[WORK INSTRUCTION] Copy these lines exactly, starting with the line that contains "augusti tror jag." and going on through the line that contains "egentligen, semifinal för".
= Beginning of Section =
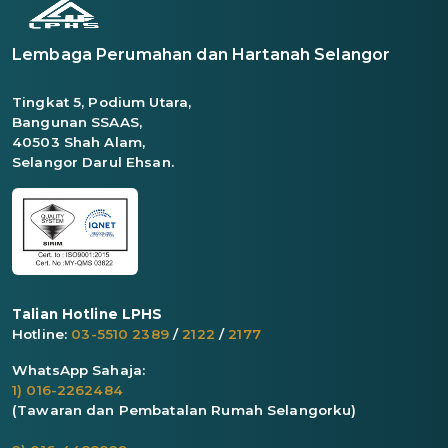
Lembaga Perumahan dan Hartanah Selangor
Tingkat 5, Podium Utara,
Bangunan SSAAS,
40503 Shah Alam,
Selangor Darul Ehsan.
Talian Hotline LPHS
Hotline:
03-5510 2389
/
2122
/
2177
WhatsApp Sahaja:
1) 016-2262484
(Tawaran dan Pembatalan Rumah Selangorku)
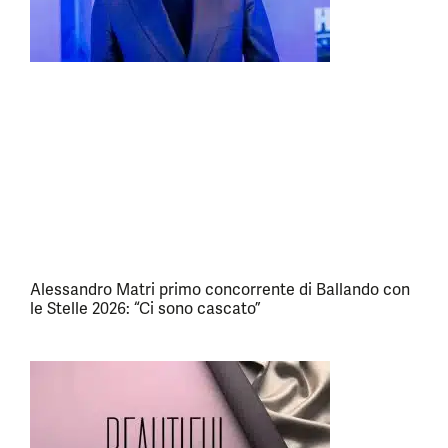
Alessandro Matri primo concorrente di Ballando con
le Stelle 2026: “Ci sono cascato”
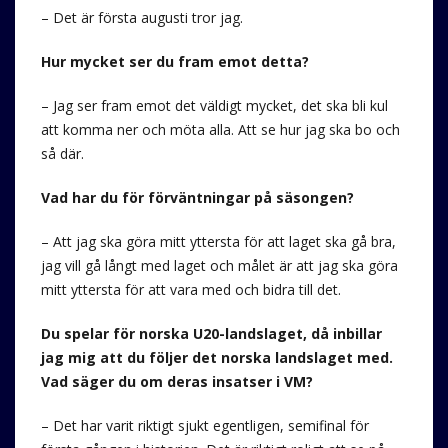
– Det är första augusti tror jag.
Hur mycket ser du fram emot detta?
– Jag ser fram emot det väldigt mycket, det ska bli kul
att komma ner och möta alla. Att se hur jag ska bo och
så där.
Vad har du för förväntningar på säsongen?
– Att jag ska göra mitt yttersta för att laget ska gå bra,
jag vill gå långt med laget och målet är att jag ska göra
mitt yttersta för att vara med och bidra till det.
Du spelar för norska U20-landslaget, då inbillar
jag mig att du följer det norska landslaget med.
Vad säger du om deras insatser i VM?
– Det har varit riktigt sjukt egentligen, semifinal för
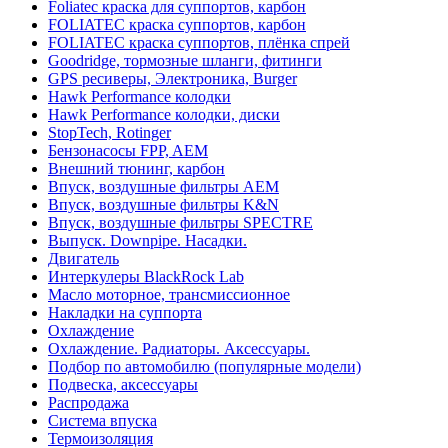
Foliatec краска для суппортов, карбон
FOLIATEC краска суппортов, карбон
FOLIATEC краска суппортов, плёнка спрей
Goodridge, тормозные шланги, фитинги
GPS ресиверы, Электроника, Burger
Hawk Performance колодки
Hawk Performance колодки, диски
StopTech, Rotinger
Бензонасосы FPP, AEM
Внешний тюнинг, карбон
Впуск, воздушные фильтры AEM
Впуск, воздушные фильтры K&N
Впуск, воздушные фильтры SPECTRE
Выпуск. Downpipe. Насадки.
Двигатель
Интеркулеры BlackRock Lab
Масло моторное, трансмиссионное
Накладки на суппорта
Охлаждение
Охлаждение. Радиаторы. Аксессуары.
Подбор по автомобилю (популярные модели)
Подвеска, аксессуары
Распродажа
Система впуска
Термоизоляция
= End of Section =
[YOUR RESPONSE]
– Det är första augusti tror jag.
Hur mycket ser du fram emot detta?
– Jag ser fram emot det väldigt mycket, det ska bli kul
att komma ner och möta alla. Att se hur jag ska bo och
så där.
Vad har du för förväntningar på säsongen?
– Att jag ska göra mitt yttersta för att laget ska gå bra,
jag vill gå långt med laget och målet är att jag ska göra
mitt yttersta för att vara med och bidra till det.
Du spelar för norska U20-landslaget, då inbillar
jag mig att du följer det norska landslaget med.
Vad säger du om deras insatser i VM?
– Det har varit riktigt sjukt egentligen, semifinal för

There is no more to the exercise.